National Cartoonist Day Was Inspired by “The Yellow Kid”
May 5th celebrates National Cartoonist Day, a day to pay tribute to those who make us laugh and think about the world around us in a different way through their cartoons. The day celebrates cartoonists and their unique artwork and is celebrated on May 5th each year in honor of the first appearance of “The Yellow Kid” in the New York World newspaper on May 5, 1895. The holiday first began in the 1990s as a way to support the industry and recognize the impact that cartoonists have on our culture.
The Yellow Kid was an American comic strip character created and drawn by Richard F. Outcault in the comic strip Hogan’s Alley. It was one of the very first Sunday comic strips, that would start a tradition for many families to see what the Sunday Funnies were of the week.

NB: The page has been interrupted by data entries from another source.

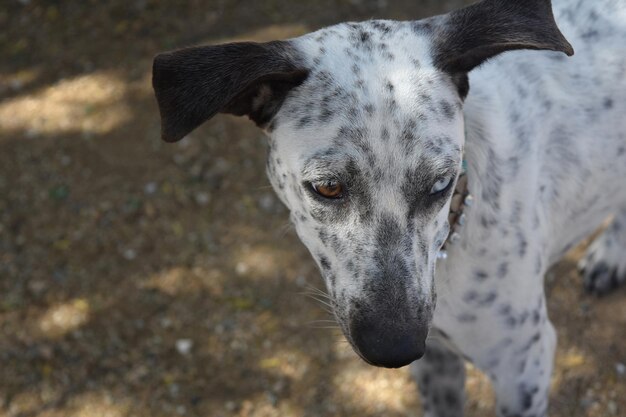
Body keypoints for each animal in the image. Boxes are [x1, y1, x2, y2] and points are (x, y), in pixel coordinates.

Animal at [151, 0, 624, 412]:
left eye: (441, 183)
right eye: (327, 187)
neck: (451, 241)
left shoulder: (524, 367)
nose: (395, 348)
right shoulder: (438, 361)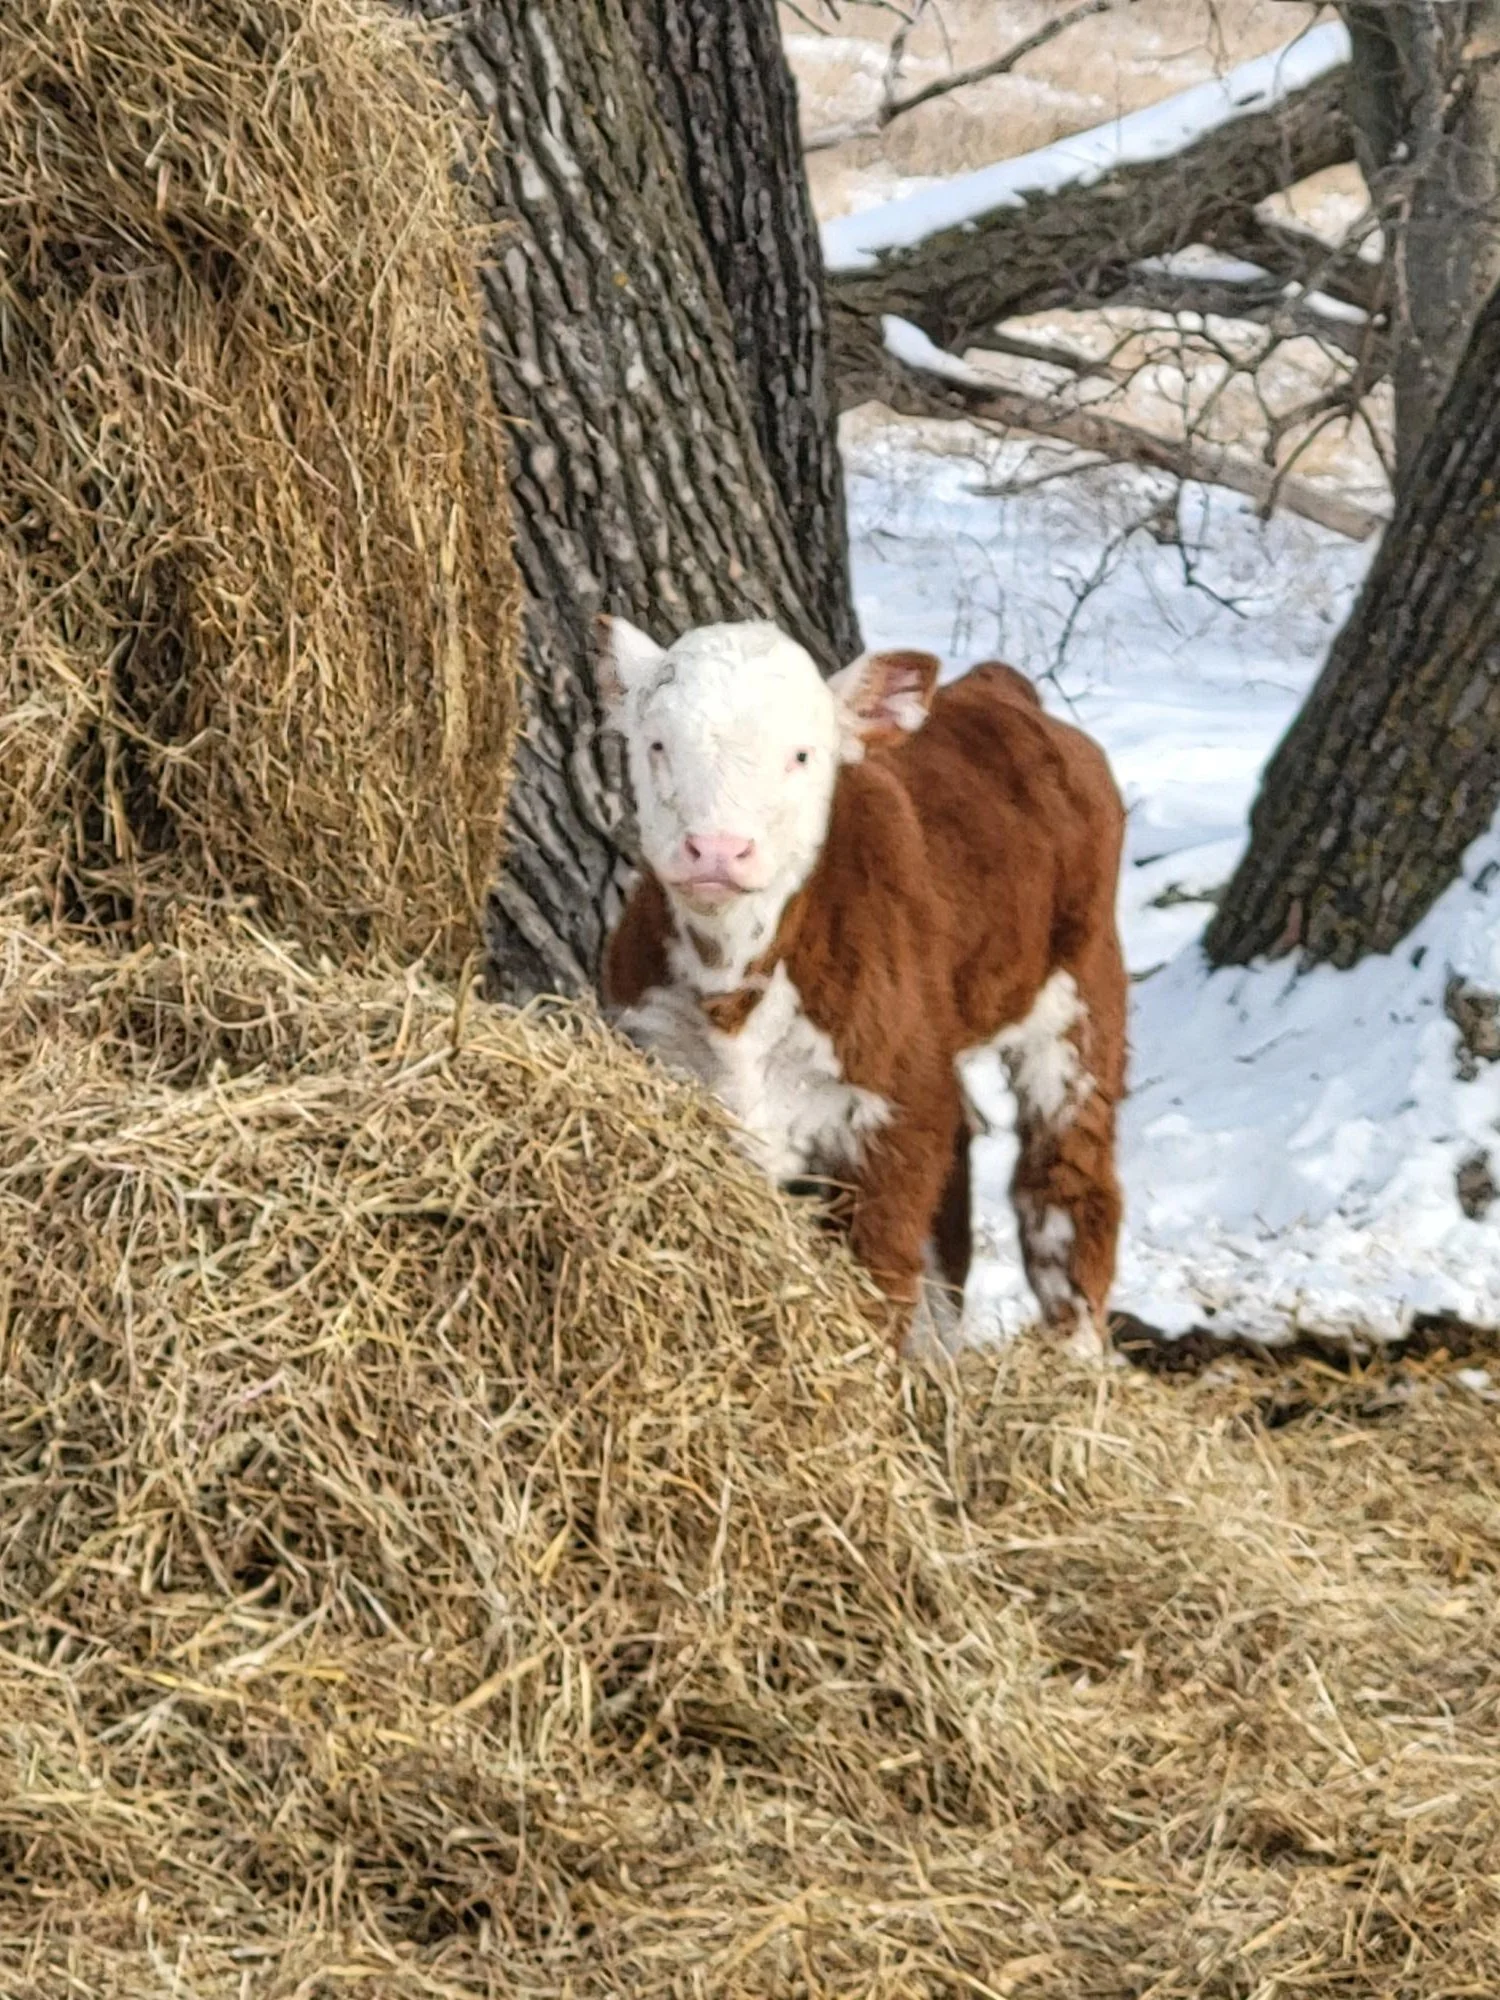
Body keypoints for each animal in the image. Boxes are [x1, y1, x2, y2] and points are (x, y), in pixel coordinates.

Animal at [598, 616, 1127, 1359]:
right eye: (657, 744)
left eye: (800, 755)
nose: (718, 850)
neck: (735, 982)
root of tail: (999, 687)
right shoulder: (664, 1055)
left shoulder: (892, 1113)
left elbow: (878, 1263)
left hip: (1080, 993)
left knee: (1068, 1176)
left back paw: (1078, 1350)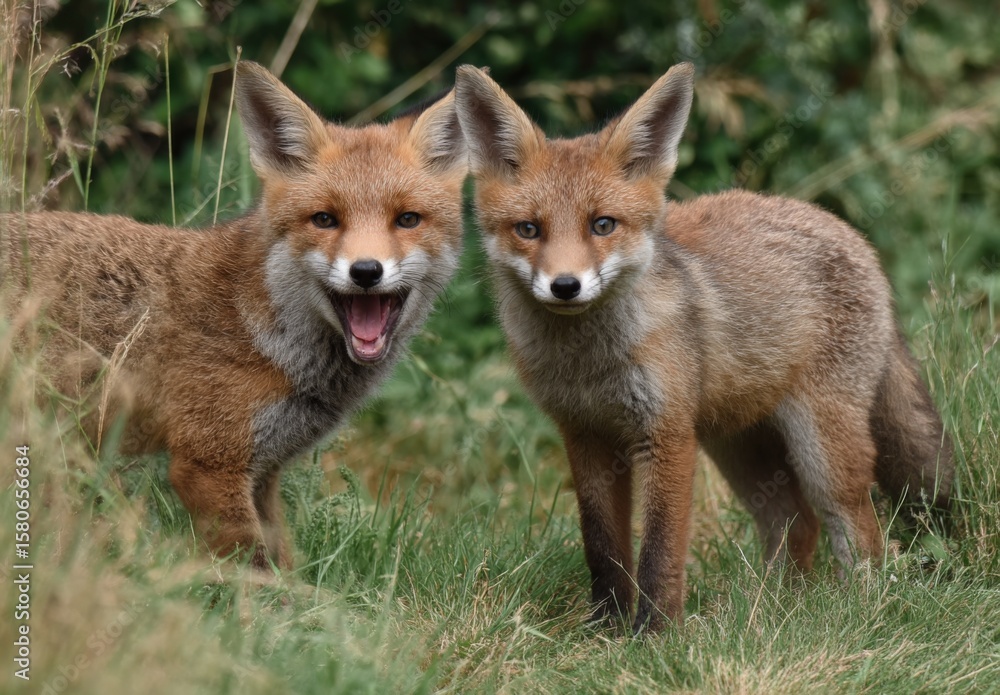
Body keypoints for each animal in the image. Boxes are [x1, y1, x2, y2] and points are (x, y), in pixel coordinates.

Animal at [1, 61, 467, 570]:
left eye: (407, 219)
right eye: (325, 219)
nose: (366, 271)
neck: (260, 327)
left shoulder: (263, 470)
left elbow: (283, 560)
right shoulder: (206, 463)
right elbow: (254, 567)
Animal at [453, 63, 953, 633]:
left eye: (602, 225)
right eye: (528, 229)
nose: (565, 286)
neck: (589, 364)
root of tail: (851, 234)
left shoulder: (666, 434)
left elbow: (660, 551)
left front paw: (654, 634)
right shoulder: (584, 435)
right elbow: (603, 548)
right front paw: (604, 630)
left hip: (822, 447)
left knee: (860, 530)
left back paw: (858, 611)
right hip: (739, 446)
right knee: (795, 523)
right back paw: (768, 611)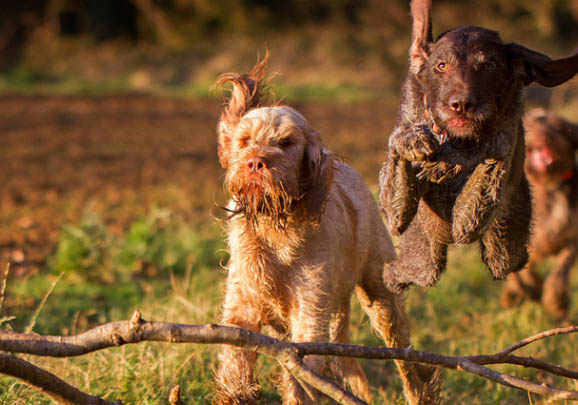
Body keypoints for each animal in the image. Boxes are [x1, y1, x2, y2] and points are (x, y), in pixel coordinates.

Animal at [214, 56, 434, 404]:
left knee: (408, 364)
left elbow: (300, 381)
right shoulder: (242, 309)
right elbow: (236, 370)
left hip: (382, 299)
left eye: (287, 142)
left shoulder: (309, 316)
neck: (276, 228)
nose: (255, 162)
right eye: (244, 140)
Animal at [378, 0, 576, 292]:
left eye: (489, 65)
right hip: (423, 260)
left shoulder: (468, 221)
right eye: (441, 65)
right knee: (395, 271)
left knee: (515, 259)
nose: (461, 104)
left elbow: (496, 149)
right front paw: (411, 139)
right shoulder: (397, 213)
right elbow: (394, 209)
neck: (457, 140)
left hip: (506, 245)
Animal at [500, 109, 576, 318]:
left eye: (558, 128)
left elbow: (560, 270)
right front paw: (533, 287)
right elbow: (526, 271)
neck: (548, 185)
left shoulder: (571, 239)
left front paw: (555, 301)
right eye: (532, 125)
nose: (544, 138)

Outcault created the character to help wealthy readers feel more sympathetic to those in poverty and perhaps learn to help them.
Outcault once said about his character in 1902, “The Yellow Kid was not an individual but a type. When I used to go about the slums on newspaper assignments I would encounter him often, wandering out of doorways or sitting down on dirty doorsteps. I always loved the Kid. He had a sweet character and a sunny disposition, and was generous to a fault. Malice, envy or selfishness were not traits of his, and he never lost his temper.”
The Yellow Kid paved the way for many famous cartoon characters and cartoonists. Some of the most popular comic strips include Life in Hell (the start for The Simpsons‘ creator Matt Groening), Snoopy and the Peanuts gang by Charles Schulz, Thimble Theatre including Popeye by E.C. Segar, Beetle Bailey by Mort Walker, Garfield by Jim Davis, Calvin and Hobbes by Bill Watterson, and so many more.
What’s your favorite comic strip character?